Trapper John M.D. is there behind the desk, greets me.

It’s obvious I’m flustered, bustered and late for something important, like a meeting that yields potential income and stability. My vibe casts ringlets of angst in the cool, quiet interior.

“Aw, hell, traffic in Framingham was a mess!”

He smiles and assures me everything will be fine; has a pleasing way about him.

You know, like Trapper.

I tell him the name of the hiring manager, say, “is it too early for a martini?”

A martini?

My last stint at EMC ended a year ago, a tedious project, but good experience and brand name for the resume. The tedium, though?

I came home thirsty.

And quenched that thirst.

Trapper winks and says, cupping his hand over his mouth so no one would hear, well, the weekend’s not that far off.

Voice inside my head:

You’re putting the wrong foot forward. Quick, take it back.

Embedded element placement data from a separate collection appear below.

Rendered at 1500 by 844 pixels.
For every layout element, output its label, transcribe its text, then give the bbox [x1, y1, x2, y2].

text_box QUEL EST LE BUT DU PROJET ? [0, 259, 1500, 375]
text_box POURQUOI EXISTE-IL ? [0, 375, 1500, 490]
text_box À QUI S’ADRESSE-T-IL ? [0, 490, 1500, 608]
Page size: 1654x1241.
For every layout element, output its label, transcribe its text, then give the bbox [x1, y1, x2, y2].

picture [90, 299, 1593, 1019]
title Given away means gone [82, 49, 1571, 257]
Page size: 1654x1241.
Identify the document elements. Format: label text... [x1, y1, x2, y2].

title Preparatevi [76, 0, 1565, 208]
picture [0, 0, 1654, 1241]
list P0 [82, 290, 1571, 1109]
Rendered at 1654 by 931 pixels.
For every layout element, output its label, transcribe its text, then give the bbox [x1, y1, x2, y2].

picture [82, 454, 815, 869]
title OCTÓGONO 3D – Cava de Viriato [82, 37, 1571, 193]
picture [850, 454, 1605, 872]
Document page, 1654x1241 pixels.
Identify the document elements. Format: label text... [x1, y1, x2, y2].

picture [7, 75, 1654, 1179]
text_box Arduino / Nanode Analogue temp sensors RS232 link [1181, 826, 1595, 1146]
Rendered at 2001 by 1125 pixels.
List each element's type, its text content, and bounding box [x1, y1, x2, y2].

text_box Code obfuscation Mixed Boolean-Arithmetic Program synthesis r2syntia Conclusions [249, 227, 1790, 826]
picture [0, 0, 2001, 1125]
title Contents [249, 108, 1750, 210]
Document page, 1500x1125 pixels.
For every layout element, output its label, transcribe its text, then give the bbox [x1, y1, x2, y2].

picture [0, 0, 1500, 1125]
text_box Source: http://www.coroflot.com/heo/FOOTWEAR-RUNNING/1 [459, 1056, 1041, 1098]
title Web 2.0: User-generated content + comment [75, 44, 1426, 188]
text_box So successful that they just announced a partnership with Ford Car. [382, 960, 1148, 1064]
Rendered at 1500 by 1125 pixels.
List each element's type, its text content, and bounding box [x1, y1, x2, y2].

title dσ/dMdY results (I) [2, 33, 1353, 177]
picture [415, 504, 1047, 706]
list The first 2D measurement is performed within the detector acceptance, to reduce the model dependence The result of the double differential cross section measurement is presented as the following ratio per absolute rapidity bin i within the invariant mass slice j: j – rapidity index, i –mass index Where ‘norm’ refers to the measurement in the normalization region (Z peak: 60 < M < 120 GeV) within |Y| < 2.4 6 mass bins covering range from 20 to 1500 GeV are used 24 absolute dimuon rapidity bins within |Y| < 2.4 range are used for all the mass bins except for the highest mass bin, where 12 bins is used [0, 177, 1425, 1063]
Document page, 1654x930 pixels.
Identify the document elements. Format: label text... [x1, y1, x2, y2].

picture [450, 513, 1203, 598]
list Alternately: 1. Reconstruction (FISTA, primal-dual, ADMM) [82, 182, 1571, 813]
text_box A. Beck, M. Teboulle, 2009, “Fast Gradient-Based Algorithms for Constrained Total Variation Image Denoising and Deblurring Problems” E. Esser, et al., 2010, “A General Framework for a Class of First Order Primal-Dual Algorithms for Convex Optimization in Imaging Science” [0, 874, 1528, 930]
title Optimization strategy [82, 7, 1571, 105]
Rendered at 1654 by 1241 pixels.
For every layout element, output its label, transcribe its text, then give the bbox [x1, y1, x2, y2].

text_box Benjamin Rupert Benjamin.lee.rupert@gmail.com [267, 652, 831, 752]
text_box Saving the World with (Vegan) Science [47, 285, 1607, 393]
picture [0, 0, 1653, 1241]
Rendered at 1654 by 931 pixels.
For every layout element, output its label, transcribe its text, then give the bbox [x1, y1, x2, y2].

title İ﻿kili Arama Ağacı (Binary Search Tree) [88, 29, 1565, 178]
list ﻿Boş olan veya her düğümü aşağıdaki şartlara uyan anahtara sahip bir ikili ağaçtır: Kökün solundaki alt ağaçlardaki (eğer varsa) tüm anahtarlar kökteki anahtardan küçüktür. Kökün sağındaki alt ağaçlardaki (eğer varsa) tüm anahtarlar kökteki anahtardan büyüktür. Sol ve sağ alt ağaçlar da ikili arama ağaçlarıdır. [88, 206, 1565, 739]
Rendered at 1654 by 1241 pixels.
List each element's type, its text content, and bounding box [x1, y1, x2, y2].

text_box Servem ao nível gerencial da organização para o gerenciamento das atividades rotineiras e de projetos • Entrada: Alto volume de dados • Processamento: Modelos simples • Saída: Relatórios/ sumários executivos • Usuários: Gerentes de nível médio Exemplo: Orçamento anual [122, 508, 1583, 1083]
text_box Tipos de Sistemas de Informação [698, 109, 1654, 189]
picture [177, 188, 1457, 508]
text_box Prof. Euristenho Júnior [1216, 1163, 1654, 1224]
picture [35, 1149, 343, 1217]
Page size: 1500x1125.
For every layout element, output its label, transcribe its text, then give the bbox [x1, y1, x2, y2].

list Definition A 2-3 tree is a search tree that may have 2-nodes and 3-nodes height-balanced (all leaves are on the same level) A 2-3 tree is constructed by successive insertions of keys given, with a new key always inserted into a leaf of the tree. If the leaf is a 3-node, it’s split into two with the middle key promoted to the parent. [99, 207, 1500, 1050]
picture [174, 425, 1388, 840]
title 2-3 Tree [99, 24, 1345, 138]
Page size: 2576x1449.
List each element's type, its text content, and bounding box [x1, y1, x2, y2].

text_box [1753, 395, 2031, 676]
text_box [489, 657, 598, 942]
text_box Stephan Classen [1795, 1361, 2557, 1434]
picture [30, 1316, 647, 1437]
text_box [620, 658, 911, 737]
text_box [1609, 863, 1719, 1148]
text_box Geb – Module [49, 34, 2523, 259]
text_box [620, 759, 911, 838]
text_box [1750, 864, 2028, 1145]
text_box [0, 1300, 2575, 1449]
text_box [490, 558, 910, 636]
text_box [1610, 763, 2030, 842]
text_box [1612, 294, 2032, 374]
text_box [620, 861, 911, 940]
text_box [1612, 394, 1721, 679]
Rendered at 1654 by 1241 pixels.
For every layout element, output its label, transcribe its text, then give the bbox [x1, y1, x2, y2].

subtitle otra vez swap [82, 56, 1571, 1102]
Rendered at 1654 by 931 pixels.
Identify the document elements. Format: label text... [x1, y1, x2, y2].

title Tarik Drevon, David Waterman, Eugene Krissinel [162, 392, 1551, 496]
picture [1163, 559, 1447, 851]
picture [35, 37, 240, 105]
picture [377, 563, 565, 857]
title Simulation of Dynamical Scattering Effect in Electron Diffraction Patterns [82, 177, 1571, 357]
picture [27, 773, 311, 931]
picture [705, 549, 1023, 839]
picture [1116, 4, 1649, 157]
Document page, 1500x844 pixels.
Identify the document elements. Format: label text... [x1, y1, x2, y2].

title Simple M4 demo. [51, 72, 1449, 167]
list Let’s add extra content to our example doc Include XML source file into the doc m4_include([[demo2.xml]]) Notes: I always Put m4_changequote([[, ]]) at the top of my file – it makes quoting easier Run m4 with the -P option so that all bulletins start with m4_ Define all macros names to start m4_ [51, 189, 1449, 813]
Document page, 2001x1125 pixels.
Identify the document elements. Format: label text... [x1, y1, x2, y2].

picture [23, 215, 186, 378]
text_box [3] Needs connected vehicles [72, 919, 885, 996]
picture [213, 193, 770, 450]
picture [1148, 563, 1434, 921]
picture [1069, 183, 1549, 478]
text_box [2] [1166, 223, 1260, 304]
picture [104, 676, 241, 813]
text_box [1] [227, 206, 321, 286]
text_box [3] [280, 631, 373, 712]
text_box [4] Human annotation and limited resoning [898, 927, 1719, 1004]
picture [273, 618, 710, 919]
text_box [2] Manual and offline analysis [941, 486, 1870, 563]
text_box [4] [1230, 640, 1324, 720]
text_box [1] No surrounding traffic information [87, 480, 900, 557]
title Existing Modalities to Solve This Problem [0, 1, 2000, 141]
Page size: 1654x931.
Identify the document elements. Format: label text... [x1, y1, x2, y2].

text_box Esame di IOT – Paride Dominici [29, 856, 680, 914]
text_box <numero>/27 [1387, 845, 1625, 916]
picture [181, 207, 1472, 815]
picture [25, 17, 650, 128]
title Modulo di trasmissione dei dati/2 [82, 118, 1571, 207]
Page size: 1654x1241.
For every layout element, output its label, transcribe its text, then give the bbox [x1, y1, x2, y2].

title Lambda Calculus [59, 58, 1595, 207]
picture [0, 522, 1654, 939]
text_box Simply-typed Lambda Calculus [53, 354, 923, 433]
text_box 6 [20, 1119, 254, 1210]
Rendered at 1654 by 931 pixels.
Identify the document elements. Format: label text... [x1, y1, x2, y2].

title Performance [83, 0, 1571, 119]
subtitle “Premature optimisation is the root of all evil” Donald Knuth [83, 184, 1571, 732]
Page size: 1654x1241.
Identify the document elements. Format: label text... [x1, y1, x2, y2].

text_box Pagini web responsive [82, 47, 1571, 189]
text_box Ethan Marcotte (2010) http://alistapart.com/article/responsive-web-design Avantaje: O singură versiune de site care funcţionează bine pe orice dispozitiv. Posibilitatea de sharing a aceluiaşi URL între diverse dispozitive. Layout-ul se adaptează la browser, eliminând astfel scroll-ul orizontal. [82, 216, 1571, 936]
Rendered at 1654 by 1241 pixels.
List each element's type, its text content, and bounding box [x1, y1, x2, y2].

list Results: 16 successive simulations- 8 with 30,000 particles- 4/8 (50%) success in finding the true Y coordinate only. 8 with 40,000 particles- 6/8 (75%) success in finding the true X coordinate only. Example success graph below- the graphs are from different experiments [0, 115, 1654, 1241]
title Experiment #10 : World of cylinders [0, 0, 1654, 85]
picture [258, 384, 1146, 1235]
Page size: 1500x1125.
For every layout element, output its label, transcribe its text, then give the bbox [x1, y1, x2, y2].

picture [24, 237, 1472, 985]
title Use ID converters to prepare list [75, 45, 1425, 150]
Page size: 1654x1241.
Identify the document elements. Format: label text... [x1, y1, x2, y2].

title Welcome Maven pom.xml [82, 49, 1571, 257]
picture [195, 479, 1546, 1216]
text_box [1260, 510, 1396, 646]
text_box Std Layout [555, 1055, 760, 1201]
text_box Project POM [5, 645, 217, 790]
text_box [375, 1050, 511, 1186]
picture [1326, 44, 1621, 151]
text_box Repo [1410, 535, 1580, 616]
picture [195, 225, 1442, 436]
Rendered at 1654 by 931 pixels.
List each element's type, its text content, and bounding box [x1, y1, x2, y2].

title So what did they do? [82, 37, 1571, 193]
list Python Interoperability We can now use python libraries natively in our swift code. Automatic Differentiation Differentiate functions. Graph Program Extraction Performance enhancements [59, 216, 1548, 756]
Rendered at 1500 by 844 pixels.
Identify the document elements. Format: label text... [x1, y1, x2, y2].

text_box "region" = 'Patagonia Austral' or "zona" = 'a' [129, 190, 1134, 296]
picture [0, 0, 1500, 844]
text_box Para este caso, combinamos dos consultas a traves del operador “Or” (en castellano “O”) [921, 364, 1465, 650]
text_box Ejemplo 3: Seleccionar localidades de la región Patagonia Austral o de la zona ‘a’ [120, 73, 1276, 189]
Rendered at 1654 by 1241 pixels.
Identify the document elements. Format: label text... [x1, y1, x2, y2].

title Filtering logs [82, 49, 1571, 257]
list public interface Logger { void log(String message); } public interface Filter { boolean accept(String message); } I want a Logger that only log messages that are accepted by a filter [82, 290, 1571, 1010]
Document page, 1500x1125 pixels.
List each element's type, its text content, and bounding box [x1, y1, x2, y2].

I’m grimacing. “Just kidding about the martini.”

He tells me Liz-beth is running five to ten minutes late. She’s in a meeting.

Maybe overlooking the parking lot.

I collect myself.

Use the restroom; look in the mirror. The new mascara is not dark brown but black and I appear to be a avid enthusiast for Marilyn Manson. Too bad I didn’t switch on the bathroom light this morning.

Despite my get-up—goth and disheveled—I will tell you that at the end of the interviews, one of out of the four peeps, said “I feel very positive about your qualifications” [he was a cute 30-something, sexy] and another said [a chatty Director-woman on the phone], “I am super-impressed with you.”

[It’s because you can’t see me, honey]

Will an offer manifest on Monday?

If I do get the job, it’ll be different this time.

I have the momentum of going-without behind me to keep from getting thirsty.